Alain de Botton begins by stating we should read fiction because it “it lends us more lives than we have been given”, which is a sentiment I think is really quite lovely. He holds that fiction essentially allows us to live through the lives of others, and learn from their mistakes and decisions, all of which is just fine. However, that is, apparently, where our amicable acquaintance ends. Because, de Botton then goes on to state,
Unfortunately, there are too many bad novels out there – by which one means, novels that do not give us a correct map of love…The narrative arts of the Romantic novel have unwittingly constructed a devilish template of expectations of what relationships are supposed to be like – in the light of which our own love lives often look grievously and deeply unsatisfying. We break up or feel ourselves cursed in significant part because we are exposed to the wrong works of literature.
I honestly can’t begin to tell you how sick I am of other people telling me–or any reader, for that matter–that reading romance novels is bad, or “wrong” for them. As long as romance novels have been popular, there have been people (particularly men, but I’ll leave that be for the moment) banging on about how romance novels will inherently make women unhappy and unfulfilled, because they provide false expectations of reality.
I read a great deal of fantasy and science fiction novels, in addition to romance. I have never heard anyone voice concern that I may be harmed by these books. No one seems worried that I will come to believe that animals can talk, or that I can time travel, or that I can shoot flames from my finger tips. Yet, over and over again, I hear that I am in real danger of thinking romance novels are real.
Let me be really clear about something: Romance readers are, demographically speaking, college aged women with careers. They know very, very well that romance novels are fiction.
Now that we have established that fact, let’s also think about the purpose that romance novels do serve. They are escapes. They exist in a world where one doesn’t have to dust, or clean the toilet; where people can excel at interesting jobs; where soul mates are a real, tangible thing. They are guaranteed happy endings. And, as I’ve noted before, they explicitly affirm the heroine’s (and, thus, the reader’s) right to self-affirmation and individual happiness. They teach us that we, as readers and as heroines, are capable of growing, of trusting ourselves, of respecting and loving ourselves. Love is a reward for a journey of self-discovery. The rest of it is frosting. Delicious, sweet, decadent frosting. With glitter.
Yet, according to Alain de Botton, “The Romantic novel is deeply unhelpful. We have learned to judge ourselves by the hopes and expectations fostered by a misleading medium. By its standards, our own relationships are almost all damaged and unsatisfactory. No wonder separation or divorce so often appear to be inevitable.”
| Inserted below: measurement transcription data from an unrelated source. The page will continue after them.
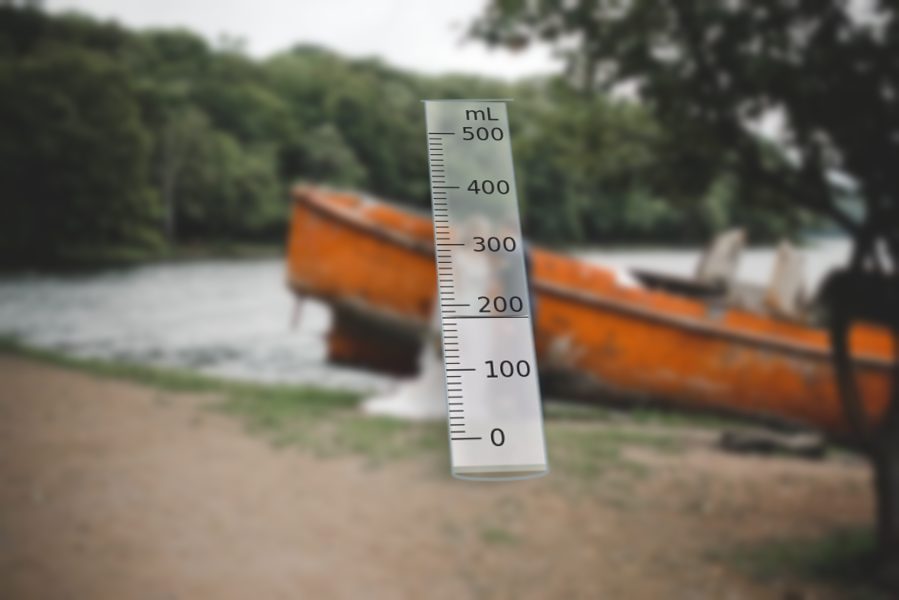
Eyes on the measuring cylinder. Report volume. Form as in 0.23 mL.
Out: 180 mL
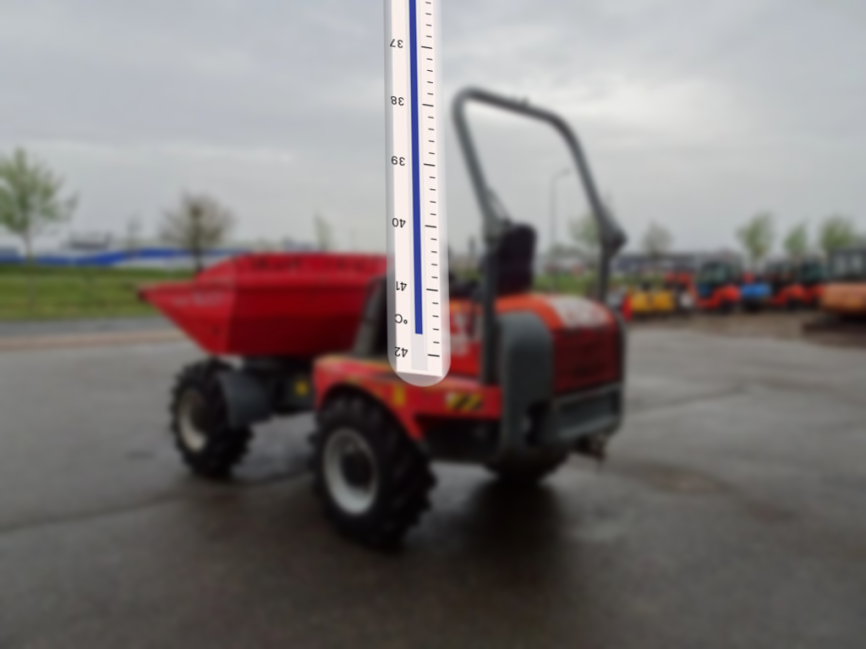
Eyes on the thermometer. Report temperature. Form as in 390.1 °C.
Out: 41.7 °C
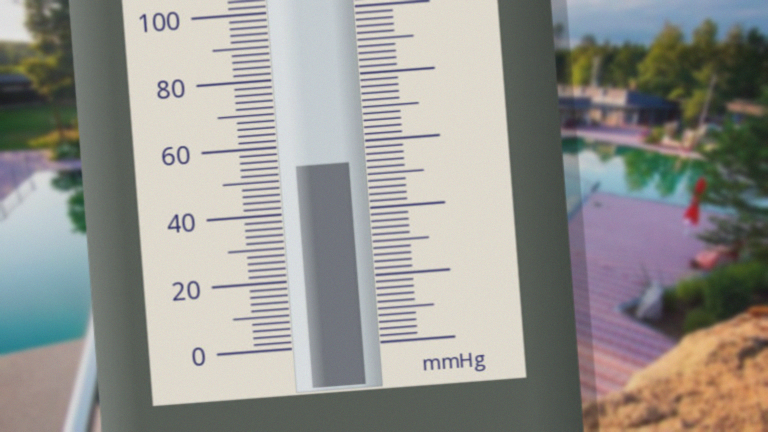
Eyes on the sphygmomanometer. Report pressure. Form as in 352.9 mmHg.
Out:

By this same rationality, the current state of our environment can be attributed to too many science fiction readers believing that we will soon be moving to a moon colony. Or that our foreign policy is the result of too many thriller readers believing that the Constitution is really a secret code handed down by the Freemasons. Yet no one assumes that readers of science fiction or thrillers are that stupid or shallow. Why, then, is it in anyway fair to think that romance readers have such a tenuous grip on reality?
I’m not sure if Alain de Botton hasn’t read many romances in his life, or doesn’t quite get them. And that is fine. As a very proud Library Person, I can say that he has every right to read, and to enjoy, whatever he likes. If he would rather read more realistic stories about “real life”–whatever that actually is, that is terrific, and does not reflect on him as a worthy or intelligent person at all. What I don’t, and will never, accept, is his assumptions about other romance readers. We, too, have a right to read whatever we want, whenever we want. And no one has the right to call that wrong, or tell us that “we merely need to change our reading matter”.
As long as there have been romance novels, there have been people telling women that there is something wrong with the books, and with them, as well, for wanting to read about a world where their voices and their thoughts and their persons are fundamentally valued and important. That’s not dangerous for anyone, and it certainly shouldn’t be considered unrealistic.
But until we stop judging genres–and their readers, we are not doing justice to the fiction we read, or the empathy that our fiction seeks to instill in us.
So, as we kick off National Library Week, we just wanted to take a minute to reiterate that you and your reading choices are always welcome here, no matter what anyone says.